(Exercise goal) Type out each record word for word. Pictures stay out.

(Task input)
__________

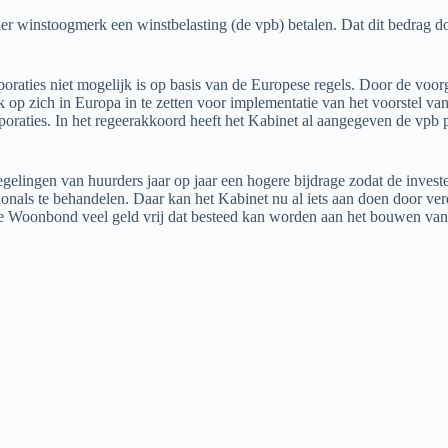
r winstoogmerk een winstbelasting (de vpb) betalen. Dat dit bedrag doo
orporaties niet mogelijk is op basis van de Europese regels. Door de vo
zich in Europa in te zetten voor implementatie van het voorstel van 
rporaties. In het regeerakkoord heeft het Kabinet al aangegeven de vp
ingen van huurders jaar op jaar een hogere bijdrage zodat de investerin
ionals te behandelen. Daar kan het Kabinet nu al iets aan doen door ve
e Woonbond veel geld vrij dat besteed kan worden aan het bouwen va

__________

(Expected answer)
r winstoogmerk een winstbelasting (de vpb) betalen. Dat dit bedrag doo
orporaties niet mogelijk is op basis van de Europese regels. Door de vo
zich in Europa in te zetten voor implementatie van het voorstel van 
rporaties. In het regeerakkoord heeft het Kabinet al aangegeven de vp
ingen van huurders jaar op jaar een hogere bijdrage zodat de investerin
ionals te behandelen. Daar kan het Kabinet nu al iets aan doen door ve
e Woonbond veel geld vrij dat besteed kan worden aan het bouwen va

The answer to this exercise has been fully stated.